- Education: Zhejiang University University of Tokyo
- Scientific career
- Workplaces: Osaka University National Institute for Materials Science

= Jinhua Ye =

Chinese chemist

Jinhua Ye is a Chinese chemist who is a professor at the National Institute for Materials Science in Tsukuba. Her research considers high-temperature superconductors for photocatalysis. She was elected Fellow of the Royal Society of Chemistry in 2016 and has been included in the Clarivate Analytics Highly Cited Researcher every year since then.

== Early life and education ==
Ye became interested in science fiction as a child. She was particularly interested in a story by Ye Yonglie that included a castle made from diamond. Ye learned that photocatalysis could split water into hydrogen and oxygen. She then became inspired by Jules Verne's The Mysterious Island,I believe that water will one day be employed as fuel, that hydrogen and oxygen which constitute it, used singly or together, will furnish an inexhaustible source of heat and light, of an intensity of which coal is not capable. She studied chemistry at the Zhejiang University. After completing her undergraduate degree, she moved to Japan, where she joined the University of Tokyo. After earning her doctorate in 1990, she joined Osaka University as a research associate.

== Research and career ==
In 1991, Ye joined the National Institute for Materials Science. She was made Director of Photocatalytic Materials Center in 2006 and Director of Environmental Remediation Materials in 2011.

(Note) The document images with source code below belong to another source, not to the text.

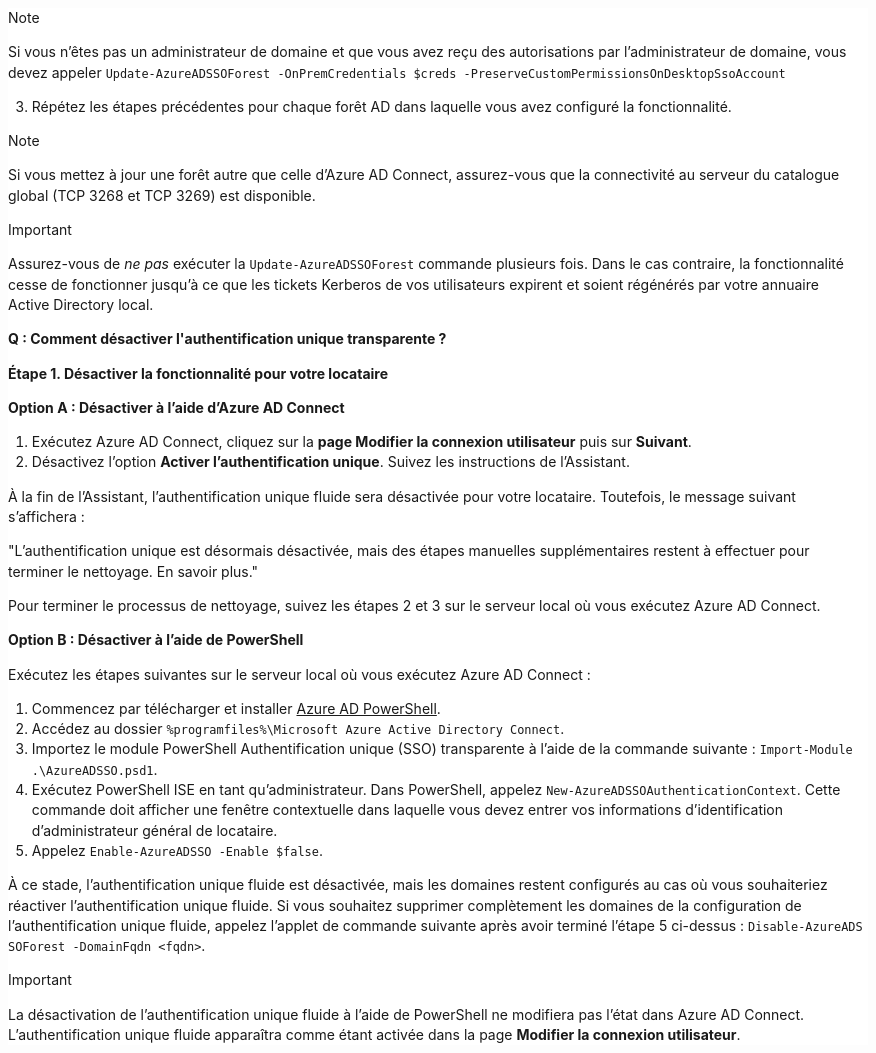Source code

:    >[!NOTE]
   >Si vous n’êtes pas un administrateur de domaine et que vous avez reçu des autorisations par l’administrateur de domaine, vous devez appeler `Update-AzureADSSOForest -OnPremCredentials $creds -PreserveCustomPermissionsOnDesktopSsoAccount`
   
   3. Répétez les étapes précédentes pour chaque forêt AD dans laquelle vous avez configuré la fonctionnalité.
   
  >[!NOTE]
   >Si vous mettez à jour une forêt autre que celle d’Azure AD Connect, assurez-vous que la connectivité au serveur du catalogue global (TCP 3268 et TCP 3269) est disponible.

   >[!IMPORTANT]
   >Assurez-vous de _ne pas_ exécuter la `Update-AzureADSSOForest` commande plusieurs fois. Dans le cas contraire, la fonctionnalité cesse de fonctionner jusqu’à ce que les tickets Kerberos de vos utilisateurs expirent et soient régénérés par votre annuaire Active Directory local.

**Q : Comment désactiver l'authentification unique transparente ?**

   **Étape 1. Désactiver la fonctionnalité pour votre locataire**

   **Option A : Désactiver à l’aide d’Azure AD Connect**
    
   1. Exécutez Azure AD Connect, cliquez sur la **page Modifier la connexion utilisateur** puis sur **Suivant**.
   2. Désactivez l’option **Activer l’authentification unique**. Suivez les instructions de l’Assistant.

   À la fin de l’Assistant, l’authentification unique fluide sera désactivée pour votre locataire. Toutefois, le message suivant s’affichera :

   "L’authentification unique est désormais désactivée, mais des étapes manuelles supplémentaires restent à effectuer pour terminer le nettoyage. En savoir plus."

   Pour terminer le processus de nettoyage, suivez les étapes 2 et 3 sur le serveur local où vous exécutez Azure AD Connect.

   **Option B : Désactiver à l’aide de PowerShell**

   Exécutez les étapes suivantes sur le serveur local où vous exécutez Azure AD Connect :

   1. Commencez par télécharger et installer [Azure AD PowerShell](/powershell/azure/active-directory/overview).
   2. Accédez au dossier `%programfiles%\Microsoft Azure Active Directory Connect`.
   3. Importez le module PowerShell Authentification unique (SSO) transparente à l’aide de la commande suivante : `Import-Module .\AzureADSSO.psd1`.
   4. Exécutez PowerShell ISE en tant qu’administrateur. Dans PowerShell, appelez `New-AzureADSSOAuthenticationContext`. Cette commande doit afficher une fenêtre contextuelle dans laquelle vous devez entrer vos informations d’identification d’administrateur général de locataire.
   5. Appelez `Enable-AzureADSSO -Enable $false`.
   
   À ce stade, l’authentification unique fluide est désactivée, mais les domaines restent configurés au cas où vous souhaiteriez réactiver l’authentification unique fluide. Si vous souhaitez supprimer complètement les domaines de la configuration de l’authentification unique fluide, appelez l’applet de commande suivante après avoir terminé l’étape 5 ci-dessus : `Disable-AzureADSSOForest -DomainFqdn <fqdn>`.

   >[!IMPORTANT]
   >La désactivation de l’authentification unique fluide à l’aide de PowerShell ne modifiera pas l’état dans Azure AD Connect. L’authentification unique fluide apparaîtra comme étant activée dans la page **Modifier la connexion utilisateur**.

Ye has dedicated her career to the realization of artificial photosynthesis. She is particularly interested in the development of materials that harvest the most sunlight. Ye has studied the reaction mechanisms, and, in an effort to overcome harsh reaction kinetics, has worked on the careful construction of interfaces. In particular, Ye has developed nano-structured surfaces that enhance reactivities, and, using localized surface plasmon resonance, broaden the spectral range of her photocatalytic materials.

Ye was elected Fellow of the Royal Society of Chemistry in 2016. In 2022, she was included by the American Chemical Society Energy Letters in their list of the world's leading women scientists in energy research.